Web application firewall
Demonstrate that the organization has deployed and properly configured a web application firewall that actively inspects inbound traffic to web applications, blocks malicious requests, and maintains audit logs of security events.
Description
What this control does
A web application firewall (WAF) is a security appliance or cloud service that inspects HTTP/HTTPS traffic between clients and web applications, blocking malicious requests based on signatures, behavioral analysis, and policy rules. The WAF filters common attack patterns including SQL injection, cross-site scripting (XSS), remote file inclusion, and OWASP Top 10 vulnerabilities before they reach the application layer. WAFs operate in inline or proxy mode, providing virtual patching capabilities when application code cannot be immediately remediated.
Control objective
What auditing this proves
Demonstrate that the organization has deployed and properly configured a web application firewall that actively inspects inbound traffic to web applications, blocks malicious requests, and maintains audit logs of security events.
Associated risks
Risks this control addresses
- SQL injection attacks that extract, modify, or delete sensitive database records through unvalidated user input
- Cross-site scripting (XSS) attacks that inject malicious scripts into web pages viewed by other users, leading to session hijacking or credential theft
- Remote file inclusion and command injection attacks that execute arbitrary code on the web server
- Distributed denial-of-service (DDoS) attacks that overwhelm application resources and cause service unavailability
- Zero-day application vulnerabilities exploited before patches are available or applied
- Bot-driven credential stuffing, scraping, or automated abuse that degrades performance or compromises accounts
- OWASP Top 10 exploits including broken authentication, sensitive data exposure, and XML external entity attacks
Live threat patterns this control mitigates:
Testing procedure
How an auditor verifies this control
- Obtain and review the architectural diagram showing WAF placement in the network topology and which web applications are protected.

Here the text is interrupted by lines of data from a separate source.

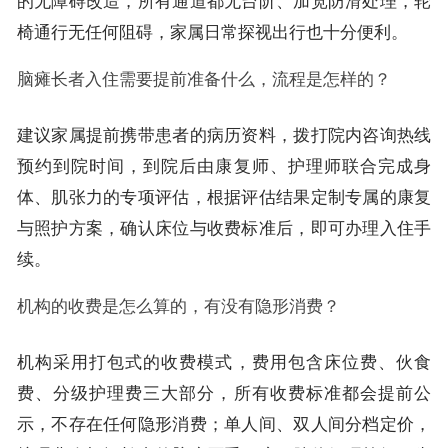
的无障碍改造，所有通道都无台阶、加宽防滑处理，轮
椅通行无任何阻碍，家属日常探视出行也十分便利。
脑瘫长者入住需要提前准备什么，流程是怎样的？
建议家属提前携带患者的病历资料，拨打院内咨询热线
预约到院时间，到院后由康复师、护理师联合完成身
体、肌张力的专项评估，根据评估结果定制专属的康复
与照护方案，确认床位与收费标准后，即可办理入住手
续。
机构的收费是怎么算的，有没有隐形消费？
机构采用打包式的收费模式，费用包含床位费、伙食
费、分级护理费三大部分，所有收费标准都会提前公
示，不存在任何隐形消费；单人间、双人间分档定价，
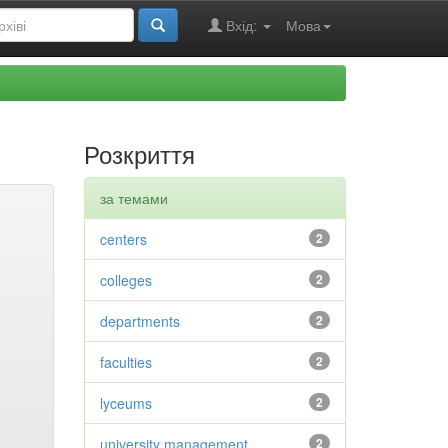
Вхід:
Мова
Розкриття
за темами
centers
2
colleges
2
departments
2
faculties
2
lyceums
2
university management
2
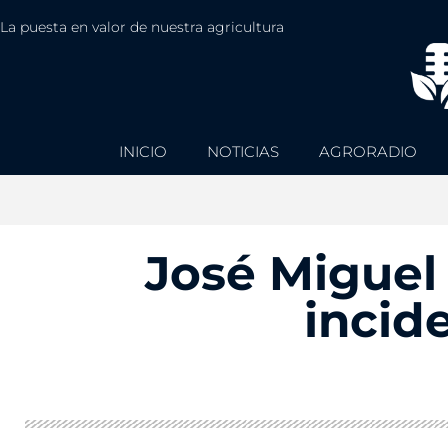
La puesta en valor de nuestra agricultura
INICIO
NOTICIAS
AGRORADIO
José Miguel 
incid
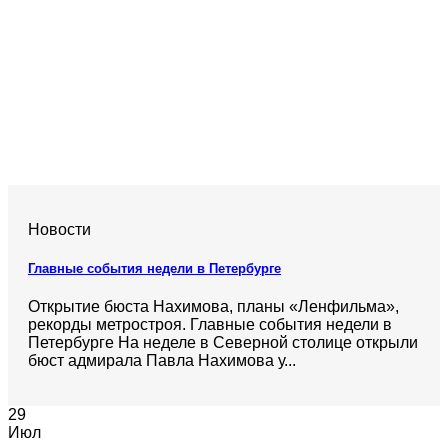
Новости
Главные события недели в Петербурге
Открытие бюста Нахимова, планы «Ленфильма»,
рекорды метростроя. Главные события недели в
Петербурге На неделе в Северной столице открыли
бюст адмирала Павла Нахимова у...
29
Июл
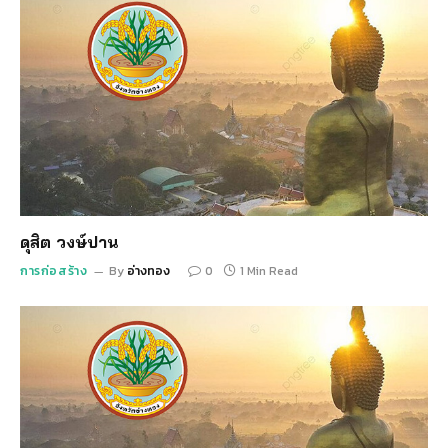
ดุสิต วงษ์ปาน
การก่อสร้าง
By
อ่างทอง
0
1 Min Read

- Export and review the WAF ruleset configuration, including enabled signatures, custom rules, OWASP Core Rule Set version, and policy enforcement mode (blocking vs. monitoring).
- Verify that the WAF is configured in blocking mode (not detect-only) for production applications by reviewing the global policy settings.
- Select a sample of three to five web applications and confirm each is explicitly associated with an active WAF policy or protection profile.
- Review WAF logs from the past 30 days and identify blocked requests, verifying that malicious traffic is being detected and prevented (e.g., SQL injection attempts, XSS payloads).
- Conduct or review results of a controlled penetration test or vulnerability scan that simulates common attacks (SQL injection, XSS) against a protected application to validate blocking behavior.
- Interview the security operations team to confirm alert thresholds, false positive tuning procedures, and incident response workflows for WAF-generated security events.
- Review change management records for the past quarter to verify WAF rule updates, signature patches, and policy modifications are documented and approved.